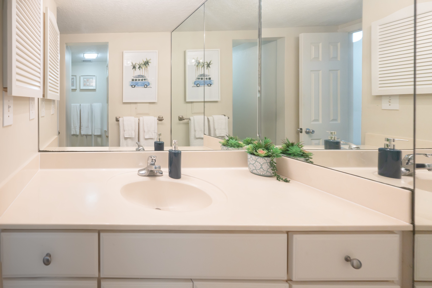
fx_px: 168
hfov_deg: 104.3
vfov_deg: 81.1
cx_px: 216
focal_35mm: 14
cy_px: 144
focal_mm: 14
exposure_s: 1/100
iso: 400
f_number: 5
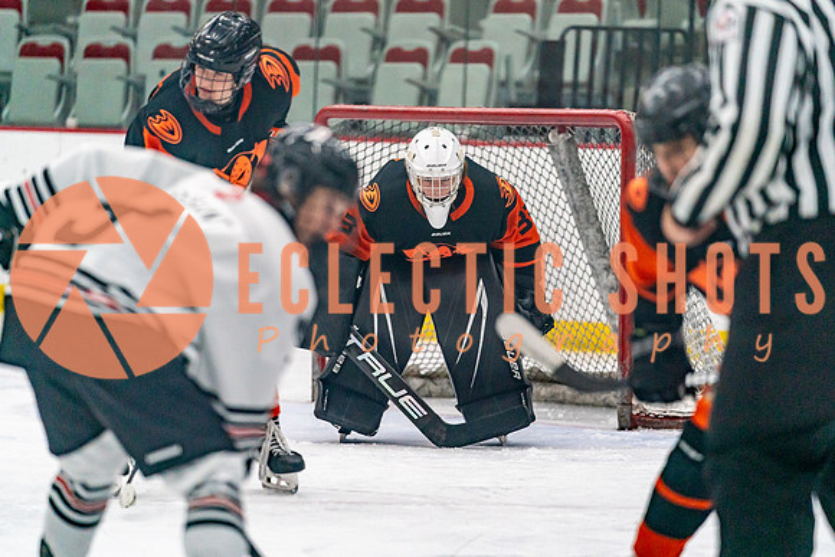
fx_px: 4987
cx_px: 435
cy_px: 278
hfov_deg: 9.6
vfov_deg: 6.4
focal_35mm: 215
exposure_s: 1/1250
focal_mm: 200
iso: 3200
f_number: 2.8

○ ○ ○

▸ **Aim of the exercise**: Print the material again word for word. Please drop every picture.

▸ **Response area**:
fx_px: 168
hfov_deg: 104.3
vfov_deg: 81.1
cx_px: 216
focal_35mm: 14
cy_px: 144
focal_mm: 14
exposure_s: 1/100
iso: 400
f_number: 5
fx_px: 4987
cx_px: 435
cy_px: 278
hfov_deg: 9.6
vfov_deg: 6.4
focal_35mm: 215
exposure_s: 1/1250
focal_mm: 200
iso: 3200
f_number: 2.8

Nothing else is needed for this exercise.